Here’s a link to our official incident status and postmortem, where we will be following up with more details over the coming days. However, just to keep everybody on this thread up to date, I want to summarize a few things.
Technical
First of all, regarding the technical nature of this particular incident, it was the result of a database-level upgrade that we had planned for some time and had successfully executed in staging but hit an error when doing so in production.
The upgrade involved moving databases from one set of compute resources to another, more dedicated, set of resources so we could continue to scale and provide you all with a great level of service. Obviously, in attempting to do so, we ended up providing you with a worse service.
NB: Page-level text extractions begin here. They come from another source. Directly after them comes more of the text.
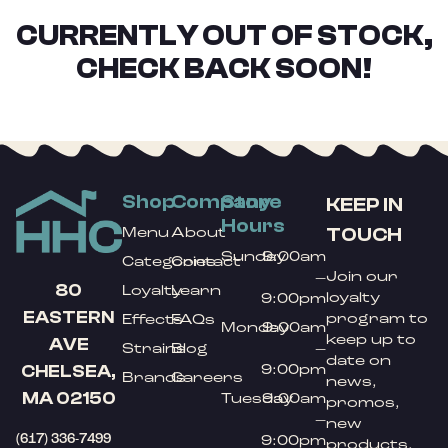
CURRENTLY OUT OF STOCK,
CHECK BACK SOON!
Shop
Company
Store
KEEP IN
Hours
TOUCH
Menu
About
Sunday
9:00am
Categories
Contact
Join our
–
80
Loyalty
Learn
loyalty
9:00pm
EASTERN
program to
Effects
FAQs
Monday
9:00am
keep up to
AVE
Strains
Blog
–
date on
9:00pm
CHELSEA,
Brands
Careers
news,
MA 02150
Tuesday
9:00am
promos,
–
new
(617) 336-7499
9:00pm
products,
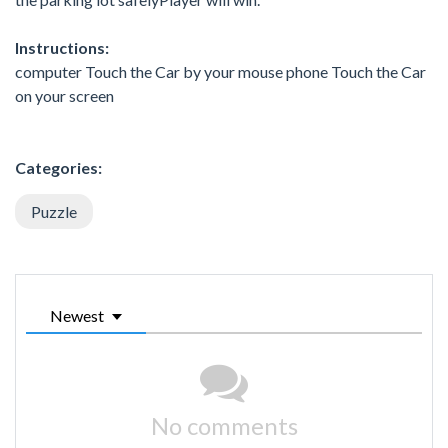
Instructions:
computer Touch the Car by your mouse phone Touch the Car
on your screen
Categories:
Puzzle
Newest
No comments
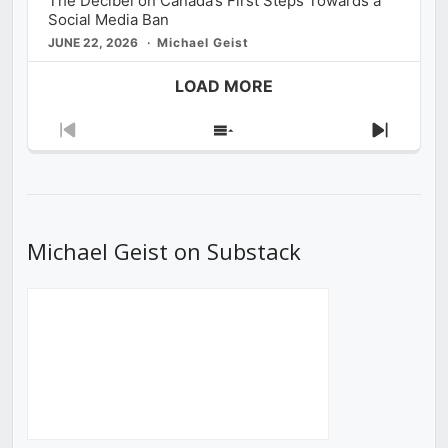
The Decibel on Canada’s First Steps Towards a
Social Media Ban
JUNE 22, 2026
Michael Geist
LOAD MORE
Previous
Show
Next
Episode
Episodes
Episod
List
Michael Geist on Substack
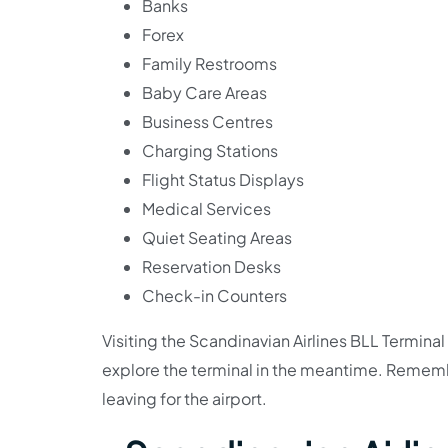
Banks
Forex
Family Restrooms
Baby Care Areas
Business Centres
Charging Stations
Flight Status Displays
Medical Services
Quiet Seating Areas
Reservation Desks
Check-in Counters
Visiting the Scandinavian Airlines BLL Terminal 
explore the terminal in the meantime. Rememb
leaving for the airport.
More technical details will follow on the incident link I posted, as we have a lot to sift through internally, and that will take some time.
Communication
However, in terms of our general communication, Glide was dark for way too long regarding the impact of the issue, and that is unacceptable.
At the very least, when we are having incidents, we should be able to communicate to you and to a broader community of customers what the nature of the incident is and our progress as we attempt to resolve it.
That was a very clear miss in this incident, as there was about 10 hours of application impact and very little customer-facing communication.
This reveals several large gaps in our process, and that will also be one thing that we look to fix as part of our analysis and postmortem. Stay tuned for details on that as well.
Next
By mid this week we intend to have a full technical post-mortem as well as specific changes to our incident response process.
We will post those updates here and on the official incident status linked above.
Thank you all for your understanding and your feedback.